DATA EXTRACTS Start Marker

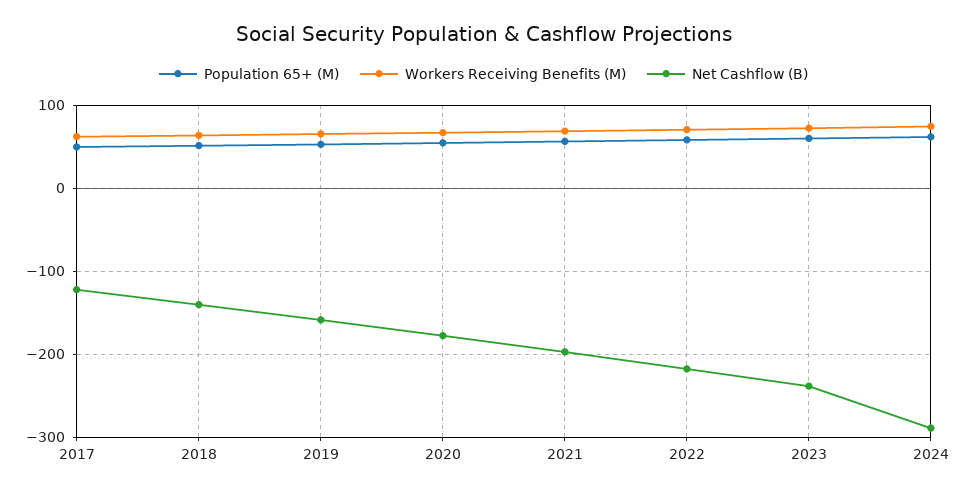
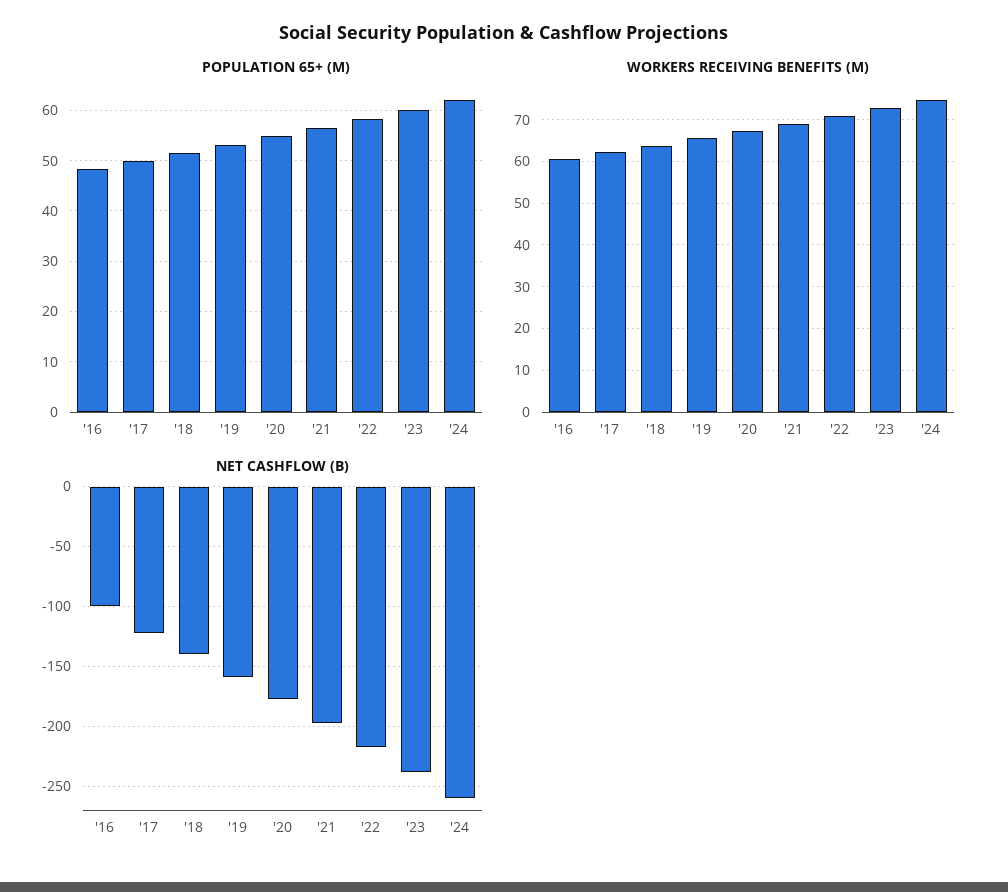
Net Cashflow (B), 2024: -290 -> -260
Population 65+ (M), '16: none -> 48
Workers Receiving Benefits (M), '16: none -> 60
Net Cashflow (B), '16: none -> -100

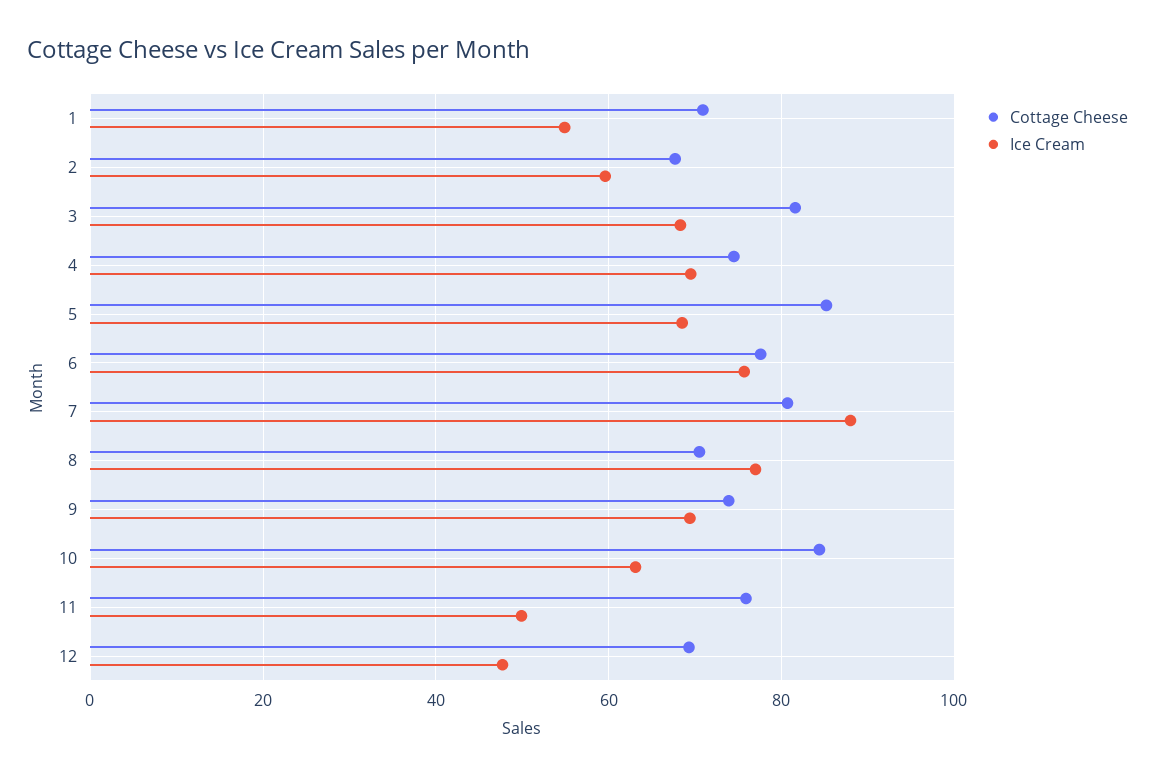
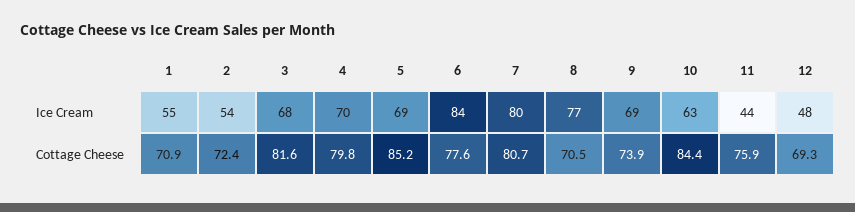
Cottage Cheese, 2: 68 -> 72.4
Ice Cream, 2: 60 -> 54
Cottage Cheese, 4: 74 -> 79.8
Ice Cream, 6: 76 -> 84
Ice Cream, 7: 88 -> 80
Ice Cream, 11: 50 -> 44

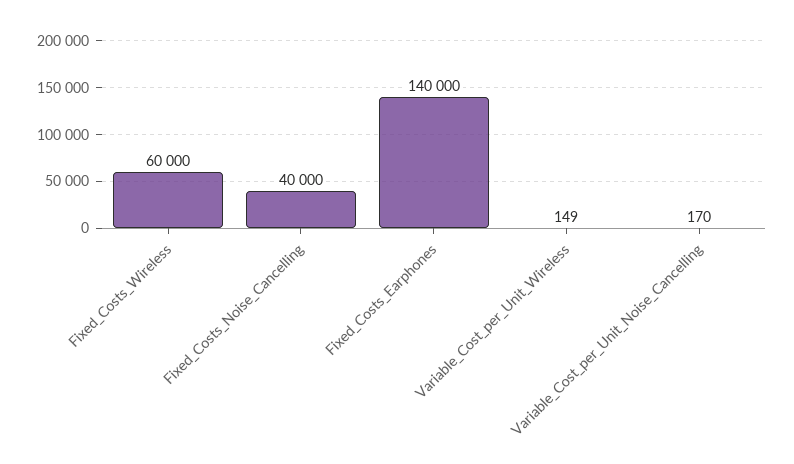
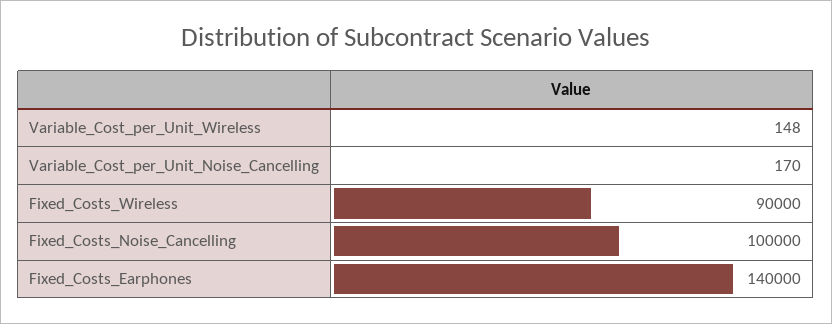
Fixed_Costs_Wireless: 60000 -> 90000
Fixed_Costs_Noise_Cancelling: 40000 -> 100000
Variable_Cost_per_Unit_Wireless: 149 -> 148

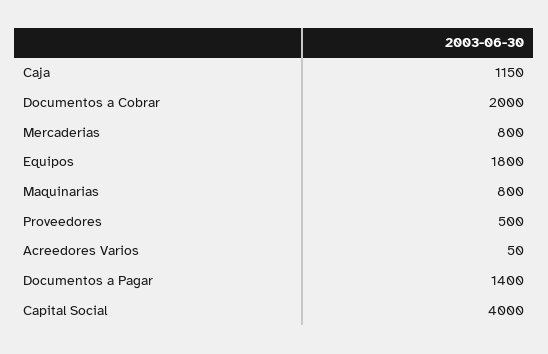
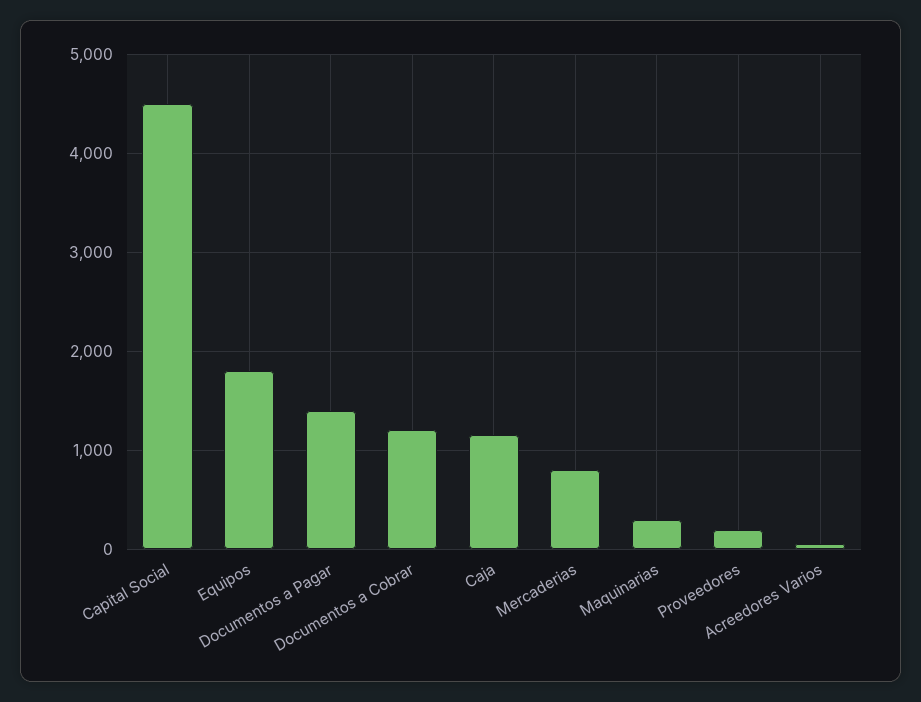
Documentos a Cobrar: 2000 -> 1200
Maquinarias: 800 -> 300
Proveedores: 500 -> 200
Capital Social: 4000 -> 4500

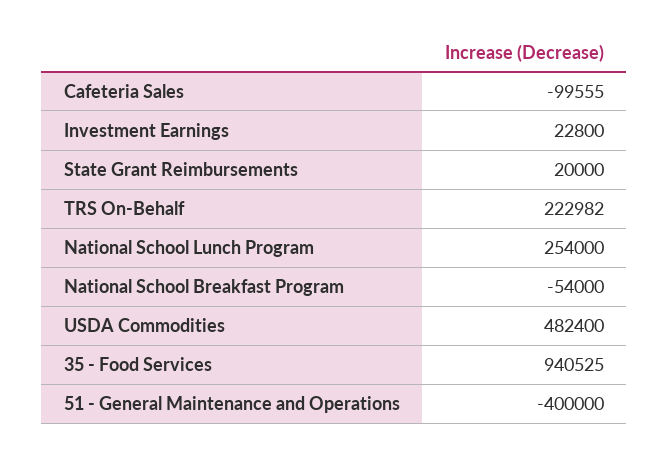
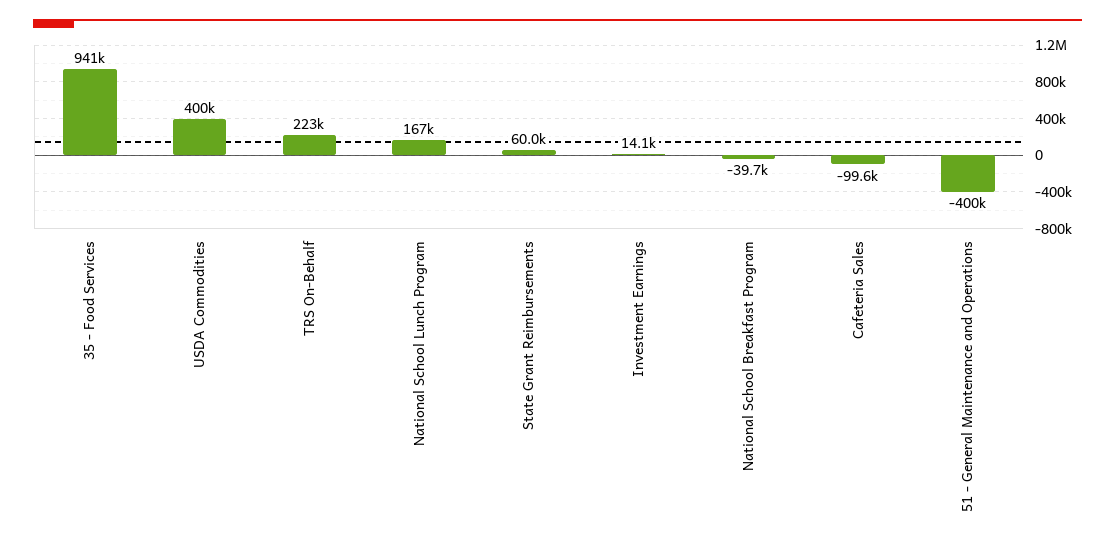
Investment Earnings: 22800 -> 14100
State Grant Reimbursements: 20000 -> 60000
National School Lunch Program: 254000 -> 167000
National School Breakfast Program: -54000 -> -39700
USDA Commodities: 482400 -> 400000

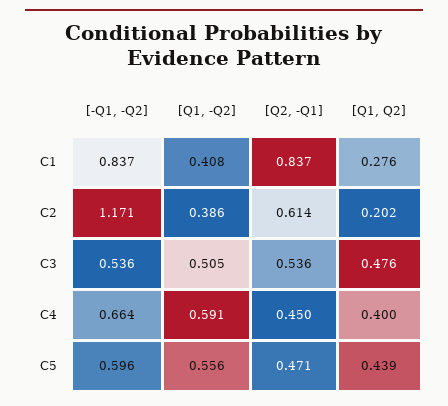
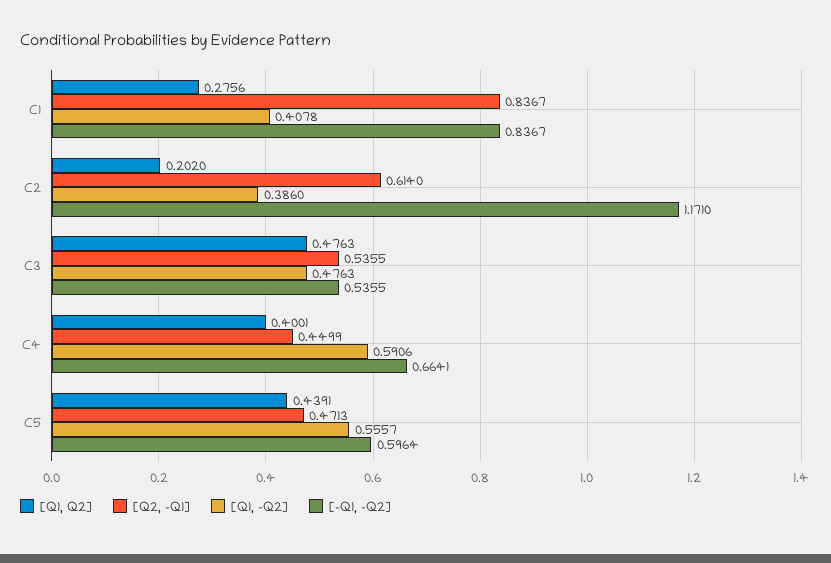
[Q1, -Q2], C3: 0.505 -> 0.4763

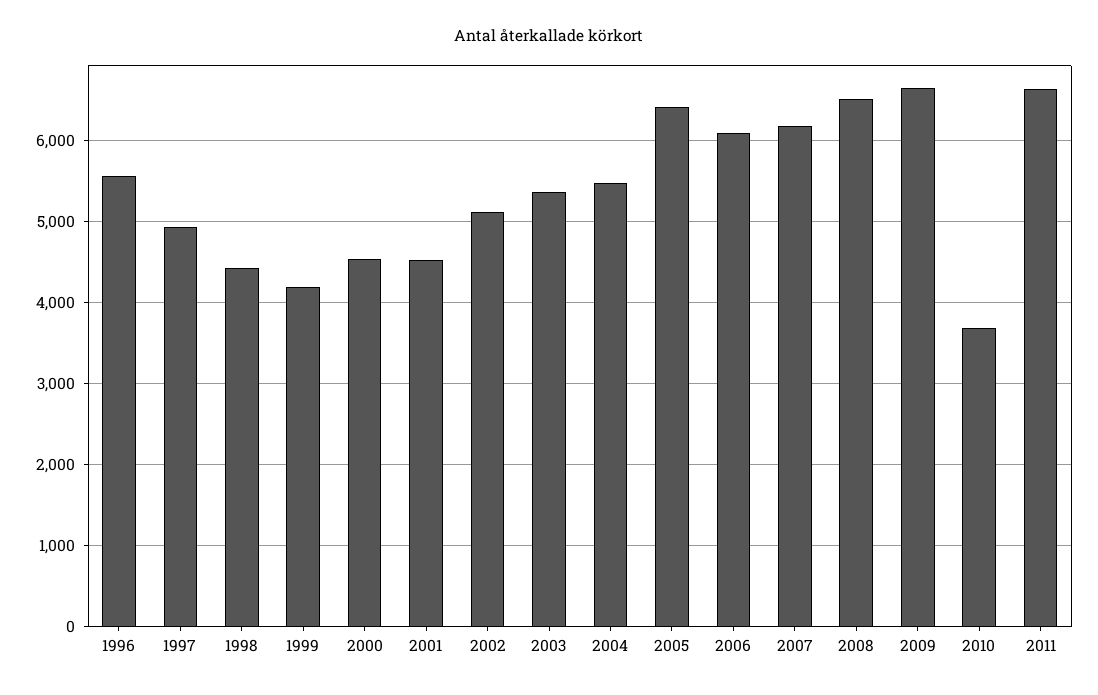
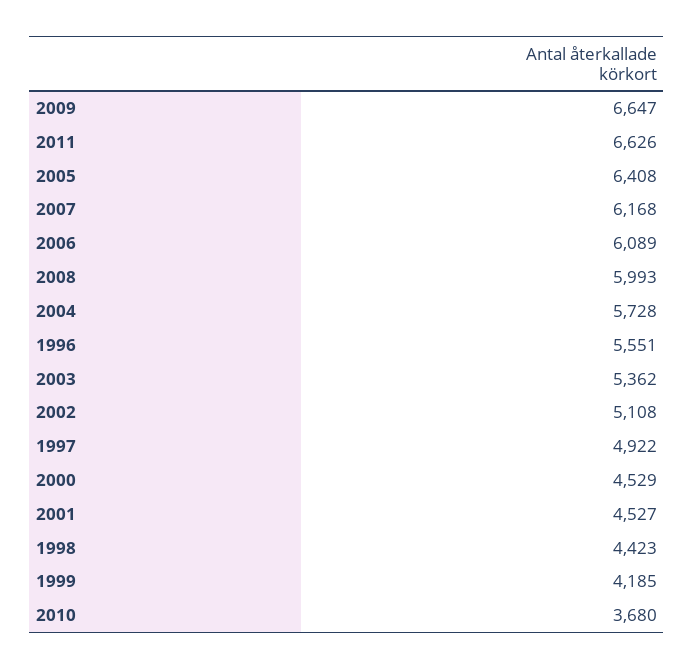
2004: 5500 -> 5728
2008: 6500 -> 5993

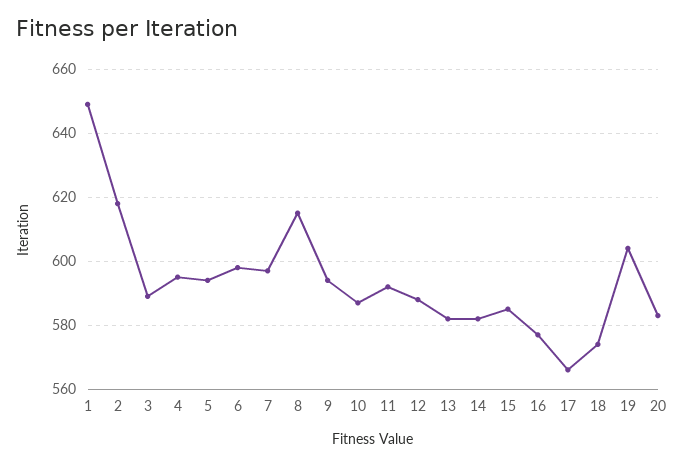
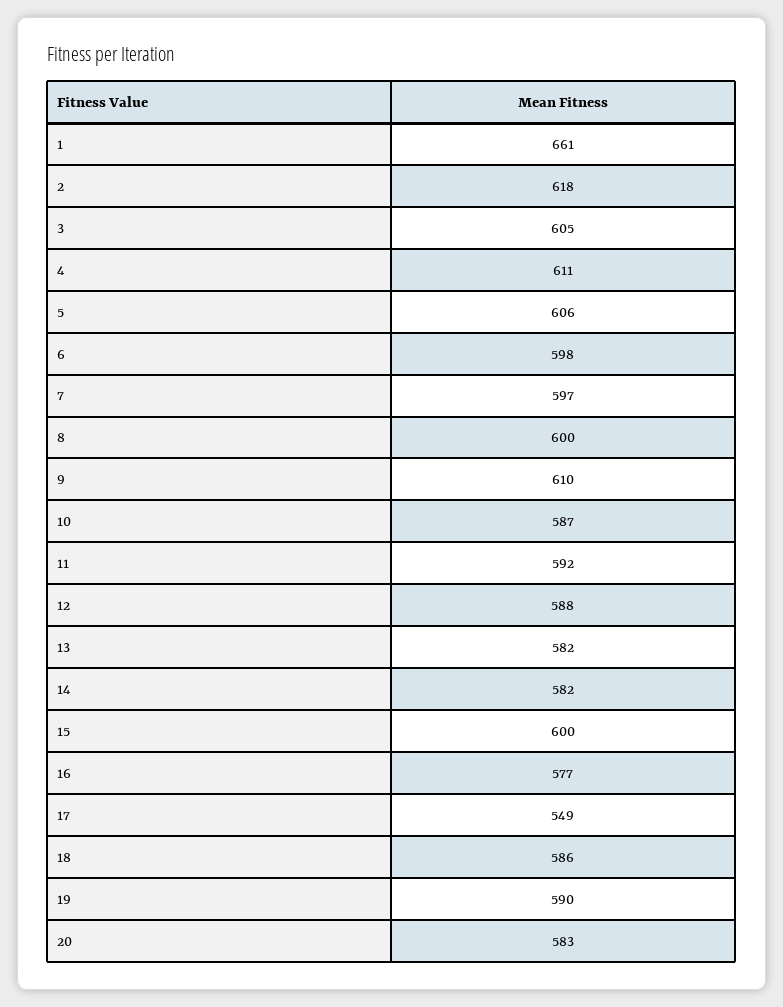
1: 650 -> 661
3: 590 -> 605
4: 595 -> 611
5: 595 -> 606
8: 615 -> 600
9: 595 -> 610
15: 585 -> 600
17: 565 -> 549
18: 575 -> 586
19: 605 -> 590

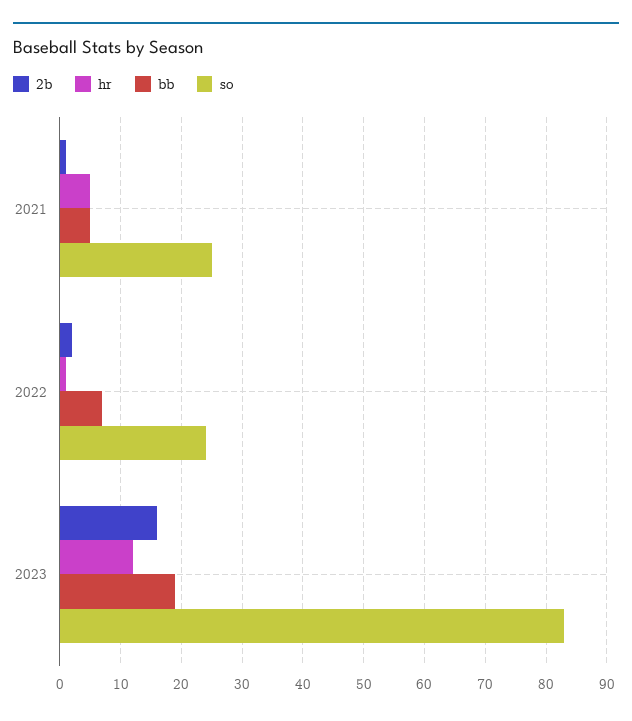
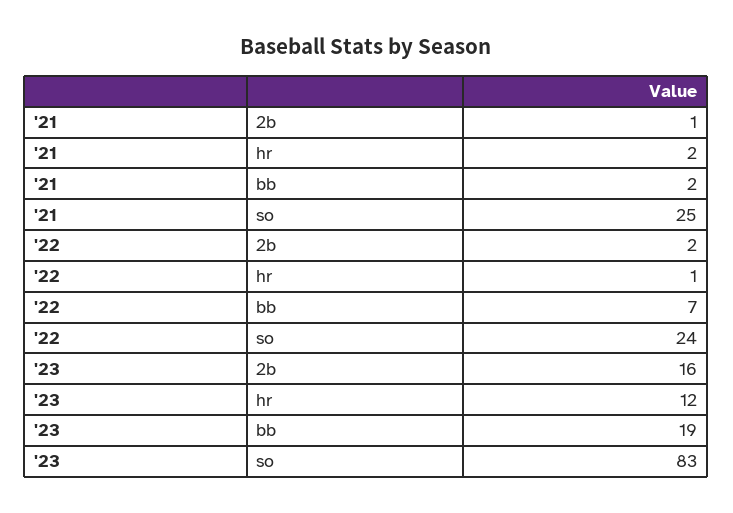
hr, 2021: 5 -> 2
bb, 2021: 5 -> 2

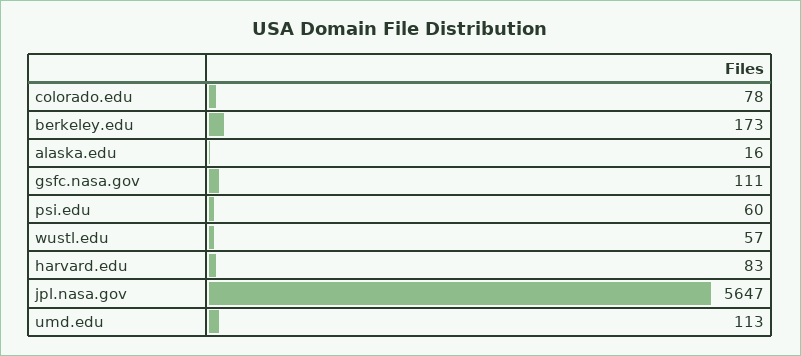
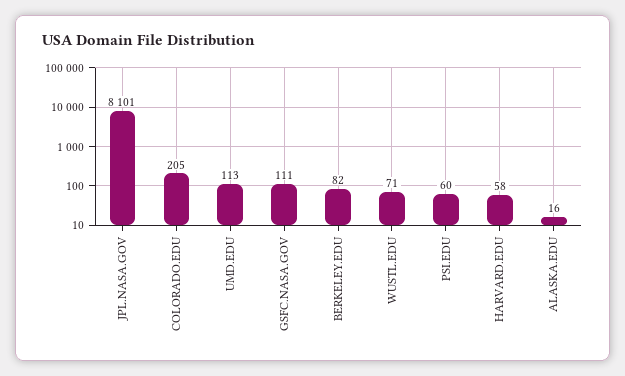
colorado.edu: 78 -> 205
berkeley.edu: 173 -> 82
wustl.edu: 57 -> 71
harvard.edu: 83 -> 58
jpl.nasa.gov: 5647 -> 8101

DATA EXTRACTS End Marker

# [WHAT TO DO]
Find each line in the material above that carries the string "none", and copy it.

# [WRITTEN RESPONSE]
Population 65+ (M), '16: none -> 48
Workers Receiving Benefits (M), '16: none -> 60
Net Cashflow (B), '16: none -> -100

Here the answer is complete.